In the beginning, my boss seemed great... We were around the same age and he was fun, friendly. He often doted upon me, regularly bringing me cupcakes and he even decorated my cubicle for my birthday. It wasn't long though, before I noticed another side to him. Some days, he'd lock himself away in his office and the only way we could communicate with him was via e-mail. During those times, he would often send out abusive and angry e-mails, criticizing me about anything he could. This happened after I had only been there a few weeks and before I'd received any formal training. Afterward, he would apologize and say he struggled with his mood swings and that I shouldn't take it personally. So I brushed it off as nothing more than him having a bad day now and then.

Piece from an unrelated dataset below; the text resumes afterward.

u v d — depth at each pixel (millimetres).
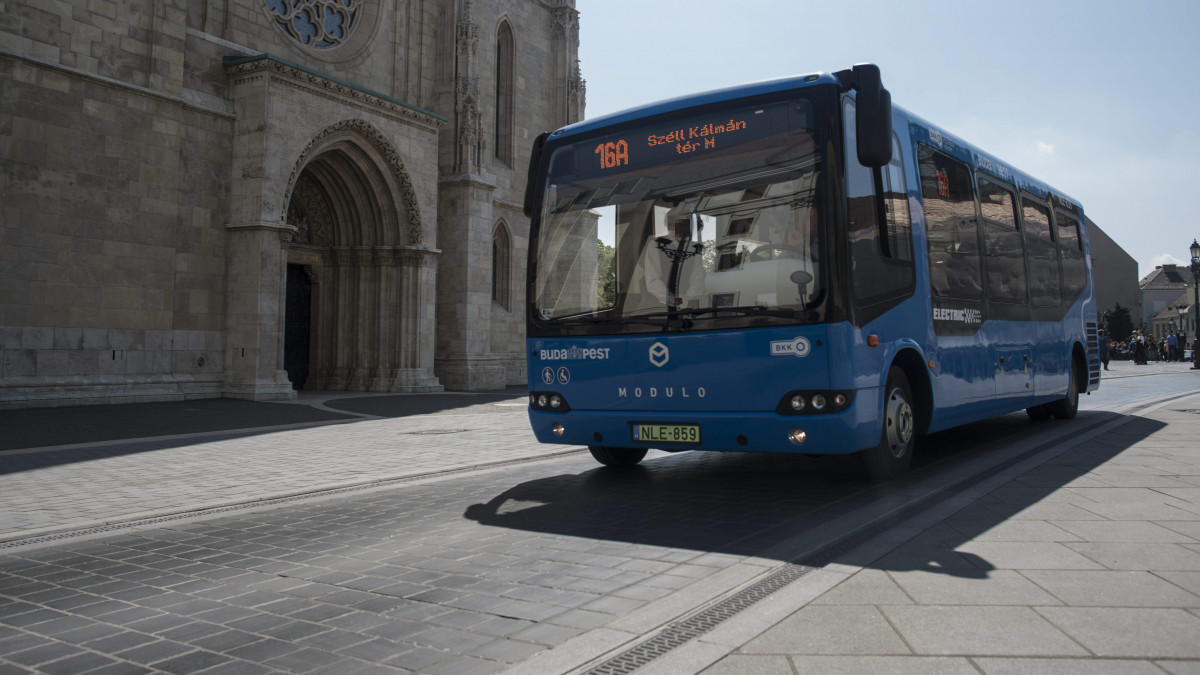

I was always pleasant, kept a smile on my face, worked as hard as I could and did my very best every single day.

But I soon realized that I may have made a mistake... First, several items I had negotiated prior to being hired were compromised. Once I had started with the new company, they tried to backtrack and say that they had never agreed to my original terms. I was livid and tried to stand my ground. Though, I compromised and gave in more than I should have simply because I wanted to keep my job. I was civil and finally, they agreed to honor our original agreement. However, I learned, this concession would come with consequences.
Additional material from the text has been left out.